Allbirds accommodated this cost by allowing for longer development times, and when they couldn’t figure out the cost, they got creative with strategy. “When we haven’t found existing natural alternative materials, we’ve developed our own or invested in novel solutions like SweetFoam [a midsole material made from parts of sugarcane that would otherwise be discarded] and Plant Leather [which has 40x less carbon impact than traditional leather],” she says.

Sumapro has made a big bet with its sustainable tri suits and wetsuits, knowing price is a major consideration for athletes. Their prices are in line with competitors, with its lowest-priced wetsuit being $210 for a sleeveless model and $779 for its top-end model. But the million-dollar question remains: Will customers buy what they’re selling?

The signs suggest they just might. In one poll, 66% of consumers expressed that they would pay more for products that were better for the environment. Another measure of increasing interest can be found in the growth of Allbirds: Since its Kickstarter launch in 2016, the company has grown to 35 countries 55 retail locations.”It’s safe to say interest has grown a lot since the beginning,” Rapf says.

Before you toss, consider this

There are quite a few ways to give your gear a second chance. Secondhand stores would accept most fitness clothing and shoes, but also consider finding a local high school that has a clothing donation program for its students. Many students in low-income areas won’t be able to afford the high-end tights, shorts, tops, and bras that a triathlete might easily shell out money for.

Additionally, research organizations that make it easy to recycle your gear. SmartWool, which is known for its socks, has a material return program.
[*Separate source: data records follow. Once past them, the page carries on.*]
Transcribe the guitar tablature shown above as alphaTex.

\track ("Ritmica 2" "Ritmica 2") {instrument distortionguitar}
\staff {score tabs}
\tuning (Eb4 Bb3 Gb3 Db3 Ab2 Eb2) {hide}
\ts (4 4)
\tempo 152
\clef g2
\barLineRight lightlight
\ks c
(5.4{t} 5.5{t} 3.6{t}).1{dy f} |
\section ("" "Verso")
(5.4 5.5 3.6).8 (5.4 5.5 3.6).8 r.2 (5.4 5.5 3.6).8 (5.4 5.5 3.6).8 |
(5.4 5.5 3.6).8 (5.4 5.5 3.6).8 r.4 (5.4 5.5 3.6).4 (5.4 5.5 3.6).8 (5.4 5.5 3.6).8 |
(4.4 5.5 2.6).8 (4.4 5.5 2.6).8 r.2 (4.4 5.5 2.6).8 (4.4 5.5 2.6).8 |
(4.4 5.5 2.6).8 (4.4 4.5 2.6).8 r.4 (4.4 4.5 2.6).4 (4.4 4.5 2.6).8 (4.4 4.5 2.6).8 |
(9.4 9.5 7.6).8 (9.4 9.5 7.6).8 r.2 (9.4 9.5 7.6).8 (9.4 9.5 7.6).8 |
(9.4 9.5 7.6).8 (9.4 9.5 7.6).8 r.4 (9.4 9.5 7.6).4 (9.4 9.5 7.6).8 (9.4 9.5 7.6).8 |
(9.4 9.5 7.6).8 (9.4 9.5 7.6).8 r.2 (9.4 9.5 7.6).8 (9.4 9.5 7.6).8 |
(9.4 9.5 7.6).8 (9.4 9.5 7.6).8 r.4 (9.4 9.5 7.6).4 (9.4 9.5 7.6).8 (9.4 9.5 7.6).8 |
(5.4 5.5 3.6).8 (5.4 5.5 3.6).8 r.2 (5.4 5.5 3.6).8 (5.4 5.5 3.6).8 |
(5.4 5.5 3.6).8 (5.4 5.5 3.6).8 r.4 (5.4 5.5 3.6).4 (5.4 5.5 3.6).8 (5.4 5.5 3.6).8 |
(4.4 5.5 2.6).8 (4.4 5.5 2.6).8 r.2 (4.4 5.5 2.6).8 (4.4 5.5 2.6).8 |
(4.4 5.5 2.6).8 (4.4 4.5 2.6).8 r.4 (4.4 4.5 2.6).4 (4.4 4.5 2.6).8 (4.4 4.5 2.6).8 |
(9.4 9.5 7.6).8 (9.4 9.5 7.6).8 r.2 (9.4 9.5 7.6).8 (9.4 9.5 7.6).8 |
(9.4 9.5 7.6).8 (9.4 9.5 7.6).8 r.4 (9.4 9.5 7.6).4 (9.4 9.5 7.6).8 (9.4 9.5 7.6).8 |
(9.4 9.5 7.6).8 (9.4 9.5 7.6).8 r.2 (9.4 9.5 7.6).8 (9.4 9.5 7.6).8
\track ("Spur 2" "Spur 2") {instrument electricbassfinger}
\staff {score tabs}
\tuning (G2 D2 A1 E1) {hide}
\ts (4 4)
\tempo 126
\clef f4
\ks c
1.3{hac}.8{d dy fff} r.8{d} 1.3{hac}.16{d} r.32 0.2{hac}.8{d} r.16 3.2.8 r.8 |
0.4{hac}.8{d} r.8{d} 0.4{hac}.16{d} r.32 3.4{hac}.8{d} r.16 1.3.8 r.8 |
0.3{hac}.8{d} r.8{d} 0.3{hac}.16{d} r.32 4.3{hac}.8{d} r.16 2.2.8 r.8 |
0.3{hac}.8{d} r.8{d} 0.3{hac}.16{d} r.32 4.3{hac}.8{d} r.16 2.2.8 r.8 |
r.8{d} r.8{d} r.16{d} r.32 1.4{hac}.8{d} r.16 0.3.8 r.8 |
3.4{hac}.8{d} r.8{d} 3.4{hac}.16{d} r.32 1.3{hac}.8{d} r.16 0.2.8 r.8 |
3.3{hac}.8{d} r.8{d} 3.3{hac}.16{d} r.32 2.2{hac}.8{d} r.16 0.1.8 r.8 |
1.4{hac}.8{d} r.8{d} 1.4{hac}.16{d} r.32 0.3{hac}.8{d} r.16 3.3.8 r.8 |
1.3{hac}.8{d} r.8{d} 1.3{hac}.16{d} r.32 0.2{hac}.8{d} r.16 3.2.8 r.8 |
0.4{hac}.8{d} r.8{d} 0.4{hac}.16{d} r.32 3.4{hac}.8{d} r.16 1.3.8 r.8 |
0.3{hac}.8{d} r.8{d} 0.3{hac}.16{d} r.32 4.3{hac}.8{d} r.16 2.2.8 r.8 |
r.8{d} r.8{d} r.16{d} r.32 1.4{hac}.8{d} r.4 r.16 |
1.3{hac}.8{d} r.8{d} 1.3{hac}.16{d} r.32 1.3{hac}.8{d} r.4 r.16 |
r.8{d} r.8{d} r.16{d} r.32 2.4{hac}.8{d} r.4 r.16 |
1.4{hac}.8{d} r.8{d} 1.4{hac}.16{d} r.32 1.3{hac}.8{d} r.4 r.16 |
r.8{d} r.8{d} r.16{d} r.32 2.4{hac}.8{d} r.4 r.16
You can request a bag online, and they will recycle your old socks into insulation and car materials; wool socks are separated and made into another sock.

Once you’re done with race t-shirts, you can create a quilt with them, donate them to a shelter, or cut them up and use them for cleaning or animal cages. Consider declining race shirts as well, since creating one pound of cotton uses 1,320 gallons of water.

RELATED: Ask a Gear Guru: What Should I Do With My Old Gear?

Shopper’s guide: Sustainable triathlon gear

As you replenish your collection, consider shopping for brands that ethically source materials and are conscious about their impact.

  • Allbirds: The apparel and shoes are made with sustainable wool and plant-based materials. The company recently launched its first net zero carbon fitness shoe, the MoonShot.
  • Nathan Sport: Aside from creating hydration packs that are reusable, all apparel materials are either Bluesign or OEKO-TEX approved, made in an eco friendly/sustainable process that is less harmful to the environment. Nathan also doesn’t use PFA’s, known as “forever chemicals.”
  • Smartwool: The wool used in their products is durable and ethically sourced from New Zealand. They can also withstand a second use before a wash. When you’ve used up your socks, ship them back to the company, where their sock recycling program will give the fibers a second life.
  • Fe226: As one of the only makers of sustainable trisuits, this punk rock inspired brand is on a mission to help triathlon go green. The company is based in Scandinavia, and uses ethical suppliers as well as antibacterial material that needs fewer washes.
  • Swiftwick: As of 2023, Swiftwick has reached its goal of 100% of its products being made with recycled material, and each pair of socks will keep one plastic bottle out of landfills and oceans. The REPREVE sock even has a fully-recycled footbed.
  • Kane Footwear: These post-race flip-flops, designed by a foot and ankle surgeon for optimal recovery, are sustainably sourced. Once you’re done with them, return them so that they can be turned into yoga mats.